⟨

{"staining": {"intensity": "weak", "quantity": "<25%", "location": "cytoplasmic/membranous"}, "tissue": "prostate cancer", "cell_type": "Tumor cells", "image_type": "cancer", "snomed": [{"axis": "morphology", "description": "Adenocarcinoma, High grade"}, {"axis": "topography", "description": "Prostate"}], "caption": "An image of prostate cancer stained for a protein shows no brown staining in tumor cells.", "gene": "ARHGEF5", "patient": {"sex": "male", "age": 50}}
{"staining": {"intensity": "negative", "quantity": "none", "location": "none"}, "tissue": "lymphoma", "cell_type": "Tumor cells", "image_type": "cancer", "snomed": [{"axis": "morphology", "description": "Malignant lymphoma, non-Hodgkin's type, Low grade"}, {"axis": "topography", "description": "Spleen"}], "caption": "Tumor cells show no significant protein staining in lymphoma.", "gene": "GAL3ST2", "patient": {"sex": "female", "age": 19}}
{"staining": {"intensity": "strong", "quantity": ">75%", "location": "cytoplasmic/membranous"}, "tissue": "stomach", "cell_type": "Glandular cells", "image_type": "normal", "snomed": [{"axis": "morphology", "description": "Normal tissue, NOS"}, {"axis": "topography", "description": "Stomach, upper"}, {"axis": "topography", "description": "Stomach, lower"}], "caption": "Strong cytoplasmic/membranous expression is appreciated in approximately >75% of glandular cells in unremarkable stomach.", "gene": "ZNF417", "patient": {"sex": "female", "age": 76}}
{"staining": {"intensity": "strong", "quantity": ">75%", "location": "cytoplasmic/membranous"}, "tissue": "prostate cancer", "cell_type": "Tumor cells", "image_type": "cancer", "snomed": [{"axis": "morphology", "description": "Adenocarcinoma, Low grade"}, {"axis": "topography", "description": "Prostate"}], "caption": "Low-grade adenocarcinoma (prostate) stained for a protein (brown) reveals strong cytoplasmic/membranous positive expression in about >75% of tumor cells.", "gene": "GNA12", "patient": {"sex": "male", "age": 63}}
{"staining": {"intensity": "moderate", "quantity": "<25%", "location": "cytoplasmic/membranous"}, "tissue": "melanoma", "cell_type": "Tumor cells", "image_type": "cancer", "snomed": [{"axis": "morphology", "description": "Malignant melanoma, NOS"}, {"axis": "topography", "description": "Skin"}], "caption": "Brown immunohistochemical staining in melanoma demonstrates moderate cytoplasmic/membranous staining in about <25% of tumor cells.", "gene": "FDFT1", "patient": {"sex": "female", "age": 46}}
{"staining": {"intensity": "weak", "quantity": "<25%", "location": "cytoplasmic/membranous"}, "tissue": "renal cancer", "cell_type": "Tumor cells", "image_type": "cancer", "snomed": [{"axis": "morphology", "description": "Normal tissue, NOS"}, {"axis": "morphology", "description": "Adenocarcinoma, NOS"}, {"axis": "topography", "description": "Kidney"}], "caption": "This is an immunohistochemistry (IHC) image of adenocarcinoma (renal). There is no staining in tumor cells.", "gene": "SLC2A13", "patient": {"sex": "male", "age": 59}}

⟩

**TASK DETAILS:**
What is needed here is an exact copy of all the entries.

**OUTPUT OF THE TASK:**
{"staining": {"intensity": "weak", "quantity": "<25%", "location": "cytoplasmic/membranous"}, "tissue": "prostate cancer", "cell_type": "Tumor cells", "image_type": "cancer", "snomed": [{"axis": "morphology", "description": "Adenocarcinoma, High grade"}, {"axis": "topography", "description": "Prostate"}], "caption": "An image of prostate cancer stained for a protein shows no brown staining in tumor cells.", "gene": "ARHGEF5", "patient": {"sex": "male", "age": 50}}
{"staining": {"intensity": "negative", "quantity": "none", "location": "none"}, "tissue": "lymphoma", "cell_type": "Tumor cells", "image_type": "cancer", "snomed": [{"axis": "morphology", "description": "Malignant lymphoma, non-Hodgkin's type, Low grade"}, {"axis": "topography", "description": "Spleen"}], "caption": "Tumor cells show no significant protein staining in lymphoma.", "gene": "GAL3ST2", "patient": {"sex": "female", "age": 19}}
{"staining": {"intensity": "strong", "quantity": ">75%", "location": "cytoplasmic/membranous"}, "tissue": "stomach", "cell_type": "Glandular cells", "image_type": "normal", "snomed": [{"axis": "morphology", "description": "Normal tissue, NOS"}, {"axis": "topography", "description": "Stomach, upper"}, {"axis": "topography", "description": "Stomach, lower"}], "caption": "Strong cytoplasmic/membranous expression is appreciated in approximately >75% of glandular cells in unremarkable stomach.", "gene": "ZNF417", "patient": {"sex": "female", "age": 76}}
{"staining": {"intensity": "strong", "quantity": ">75%", "location": "cytoplasmic/membranous"}, "tissue": "prostate cancer", "cell_type": "Tumor cells", "image_type": "cancer", "snomed": [{"axis": "morphology", "description": "Adenocarcinoma, Low grade"}, {"axis": "topography", "description": "Prostate"}], "caption": "Low-grade adenocarcinoma (prostate) stained for a protein (brown) reveals strong cytoplasmic/membranous positive expression in about >75% of tumor cells.", "gene": "GNA12", "patient": {"sex": "male", "age": 63}}
{"staining": {"intensity": "moderate", "quantity": "<25%", "location": "cytoplasmic/membranous"}, "tissue": "melanoma", "cell_type": "Tumor cells", "image_type": "cancer", "snomed": [{"axis": "morphology", "description": "Malignant melanoma, NOS"}, {"axis": "topography", "description": "Skin"}], "caption": "Brown immunohistochemical staining in melanoma demonstrates moderate cytoplasmic/membranous staining in about <25% of tumor cells.", "gene": "FDFT1", "patient": {"sex": "female", "age": 46}}
{"staining": {"intensity": "weak", "quantity": "<25%", "location": "cytoplasmic/membranous"}, "tissue": "renal cancer", "cell_type": "Tumor cells", "image_type": "cancer", "snomed": [{"axis": "morphology", "description": "Normal tissue, NOS"}, {"axis": "morphology", "description": "Adenocarcinoma, NOS"}, {"axis": "topography", "description": "Kidney"}], "caption": "This is an immunohistochemistry (IHC) image of adenocarcinoma (renal). There is no staining in tumor cells.", "gene": "SLC2A13", "patient": {"sex": "male", "age": 59}}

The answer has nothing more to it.